Press Release
Survey Warns: 'Hard and Fast' Rule Could Adversely Affect Retirement Plans
WASHINGTON, DC In a new survey by the American Benefits Council, 85 percent of responding members believe U.S. retirement plans and their participants will be adversely affected by requirements that investment fund trades cease much earlier each day to accommodate the "hard and fast 4:00 p.m. trade cut-off" time currently being considered by the Securities and Exchange Commission (SEC). Of those responding, 83 percent also said that the retirement plans they sponsor or for which they provide services will be at a distinct disadvantage compared to other investors because the SEC proposals would require that different parties (such as broker/dealers, third-party recordkeepers, and bundled plans offered by mutual fund providers) will all have different trade cut-off times.
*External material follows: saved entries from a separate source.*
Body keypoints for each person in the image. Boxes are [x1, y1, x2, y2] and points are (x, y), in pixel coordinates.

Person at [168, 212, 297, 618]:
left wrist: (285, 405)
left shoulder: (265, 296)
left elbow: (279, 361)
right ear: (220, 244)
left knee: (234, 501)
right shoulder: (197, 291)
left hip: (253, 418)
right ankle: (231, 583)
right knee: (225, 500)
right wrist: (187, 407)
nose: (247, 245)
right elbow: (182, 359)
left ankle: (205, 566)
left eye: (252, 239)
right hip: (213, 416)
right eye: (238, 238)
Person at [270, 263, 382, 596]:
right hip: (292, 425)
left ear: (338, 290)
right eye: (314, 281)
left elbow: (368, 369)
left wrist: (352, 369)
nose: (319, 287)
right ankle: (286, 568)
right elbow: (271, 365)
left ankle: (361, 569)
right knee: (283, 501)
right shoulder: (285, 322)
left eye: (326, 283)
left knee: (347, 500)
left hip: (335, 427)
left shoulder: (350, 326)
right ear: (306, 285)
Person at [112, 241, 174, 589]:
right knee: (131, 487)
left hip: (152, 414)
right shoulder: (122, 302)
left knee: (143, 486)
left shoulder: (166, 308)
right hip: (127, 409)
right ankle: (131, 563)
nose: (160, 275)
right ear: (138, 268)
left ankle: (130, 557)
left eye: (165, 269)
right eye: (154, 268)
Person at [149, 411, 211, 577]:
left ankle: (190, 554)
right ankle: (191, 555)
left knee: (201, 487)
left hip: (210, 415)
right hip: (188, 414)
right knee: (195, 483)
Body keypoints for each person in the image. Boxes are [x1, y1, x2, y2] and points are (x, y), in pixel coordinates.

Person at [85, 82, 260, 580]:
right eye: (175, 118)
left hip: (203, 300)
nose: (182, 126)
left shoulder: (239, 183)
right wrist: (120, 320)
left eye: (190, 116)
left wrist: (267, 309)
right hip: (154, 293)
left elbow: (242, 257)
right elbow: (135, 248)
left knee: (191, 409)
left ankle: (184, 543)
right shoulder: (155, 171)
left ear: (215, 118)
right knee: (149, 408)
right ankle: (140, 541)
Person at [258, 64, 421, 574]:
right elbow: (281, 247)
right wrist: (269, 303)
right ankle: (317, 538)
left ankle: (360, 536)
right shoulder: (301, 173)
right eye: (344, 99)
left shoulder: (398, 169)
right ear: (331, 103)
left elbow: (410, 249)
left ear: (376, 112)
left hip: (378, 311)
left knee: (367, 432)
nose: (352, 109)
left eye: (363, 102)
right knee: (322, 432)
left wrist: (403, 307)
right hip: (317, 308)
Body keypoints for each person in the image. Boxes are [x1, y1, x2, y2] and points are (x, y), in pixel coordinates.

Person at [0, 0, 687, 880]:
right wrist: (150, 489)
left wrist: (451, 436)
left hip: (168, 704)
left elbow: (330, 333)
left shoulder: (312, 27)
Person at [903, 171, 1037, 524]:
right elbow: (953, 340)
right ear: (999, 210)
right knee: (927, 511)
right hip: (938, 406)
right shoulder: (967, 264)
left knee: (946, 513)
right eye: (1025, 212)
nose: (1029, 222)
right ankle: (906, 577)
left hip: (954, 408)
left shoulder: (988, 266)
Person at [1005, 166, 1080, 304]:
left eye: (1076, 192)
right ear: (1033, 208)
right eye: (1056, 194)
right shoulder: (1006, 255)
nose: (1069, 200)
These measures and the independent investigations leading to an anticipated SEC proposal are the subject of the Senate Banking, Housing and Urban Affairs Committee's two-day "Review of Current Investigations and Regulatory Actions Regarding the Mutual Fund Industry." The SEC is expected to propose the "hard and fast 4:00 p.m. trade cut-off" rule in response to reported illegal mutual fund investment trades made after 4:00 p.m. Eastern Time. "While the Council agrees that these abuses should be addressed for the sake of all mutual fund investors," Council President James A. Klein said, "the SEC proposal would unfortunately place participants in retirement plans at a disadvantage compared to other investors.
"Instead of protecting investors, these rules would actually legitimize the very situation the SEC wants to stop," Klein continued. "The 4:00 p.m. close was designed to give every investor a fair chance to make trades as information of interest becomes available to them. The Council believes that the 'hard and fast' rule could require retirement plans which are not expected to receive an exemption under the SEC rule to close trading early in order to have enough time to process the requests. Essentially, this would reduce to a second-class status the millions of American workers and retirees currently participating in defined contribution retirement plans. 80 percent of Council members responding to our survey noted concern that trades under this regime would take more than one day and as many as three days to process."
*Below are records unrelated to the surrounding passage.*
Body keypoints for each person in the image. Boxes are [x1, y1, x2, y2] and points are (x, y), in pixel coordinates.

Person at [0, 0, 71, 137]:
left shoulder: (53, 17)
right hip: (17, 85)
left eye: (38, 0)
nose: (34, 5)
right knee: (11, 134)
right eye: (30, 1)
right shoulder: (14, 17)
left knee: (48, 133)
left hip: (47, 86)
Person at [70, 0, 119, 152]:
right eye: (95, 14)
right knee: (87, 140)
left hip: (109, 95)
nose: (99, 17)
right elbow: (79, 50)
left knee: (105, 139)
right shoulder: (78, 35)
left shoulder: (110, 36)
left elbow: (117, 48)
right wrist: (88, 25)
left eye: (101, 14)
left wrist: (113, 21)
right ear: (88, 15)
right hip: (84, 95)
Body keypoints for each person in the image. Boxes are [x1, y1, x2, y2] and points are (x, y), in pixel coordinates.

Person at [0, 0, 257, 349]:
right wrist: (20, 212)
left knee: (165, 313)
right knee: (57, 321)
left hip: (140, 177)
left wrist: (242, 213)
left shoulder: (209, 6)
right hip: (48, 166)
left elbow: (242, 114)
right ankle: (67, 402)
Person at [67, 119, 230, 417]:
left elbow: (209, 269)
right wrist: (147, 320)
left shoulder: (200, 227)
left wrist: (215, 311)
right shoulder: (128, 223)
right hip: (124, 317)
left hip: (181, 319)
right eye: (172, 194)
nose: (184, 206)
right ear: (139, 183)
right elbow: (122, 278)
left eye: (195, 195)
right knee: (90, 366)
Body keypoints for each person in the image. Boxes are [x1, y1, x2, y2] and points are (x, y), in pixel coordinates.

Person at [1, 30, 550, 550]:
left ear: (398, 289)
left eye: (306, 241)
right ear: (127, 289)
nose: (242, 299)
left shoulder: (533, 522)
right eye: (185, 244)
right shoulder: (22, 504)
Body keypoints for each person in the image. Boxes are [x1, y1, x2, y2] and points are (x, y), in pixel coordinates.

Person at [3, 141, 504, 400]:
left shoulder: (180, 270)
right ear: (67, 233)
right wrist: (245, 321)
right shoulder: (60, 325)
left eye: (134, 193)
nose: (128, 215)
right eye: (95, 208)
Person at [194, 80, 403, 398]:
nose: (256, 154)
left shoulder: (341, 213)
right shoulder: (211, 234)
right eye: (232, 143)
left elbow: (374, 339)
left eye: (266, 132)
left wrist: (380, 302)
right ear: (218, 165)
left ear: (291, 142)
In addition, participants in the Council survey said that plan costs would also be increased as a result of plan administrators facing far more expensive and complicated reconciliation issues (77 percent) and revisions to recordkeeping systems to adapt to the SEC proposed changes (78 percent). Additionally, 75 percent of respondents noted that plan participants would feel the brunt of these added expenses through plan fee increases.
The Council conducted the survey of both plan sponsor and service provider employee benefits professionals via the Internet between November 11 and November 13, 2003. Results from the survey are available on the Council's web site at: http://www.americanbenefitscouncil.org/services/surveys.htm.
Jan Jacobson, Council director, retirement policy, is available to comment further on these issues. Interviews can be arranged by contacting Deanna Johnson Keim, APR, Council director, communications, or Jason Hammersla, Council communications associate, by phone at 202-289-6700 or via e-mail at djkeim@abcstaff.org or jhammersla@abcstaff.org.
The American Benefits Council is the national trade association for companies concerned about federal legislation and regulations affecting all aspects of the employee benefits system. The Council's members represent the entire spectrum of the private employee benefits community and either sponsor directly or administer retirement and health plans covering more than 100 million Americans.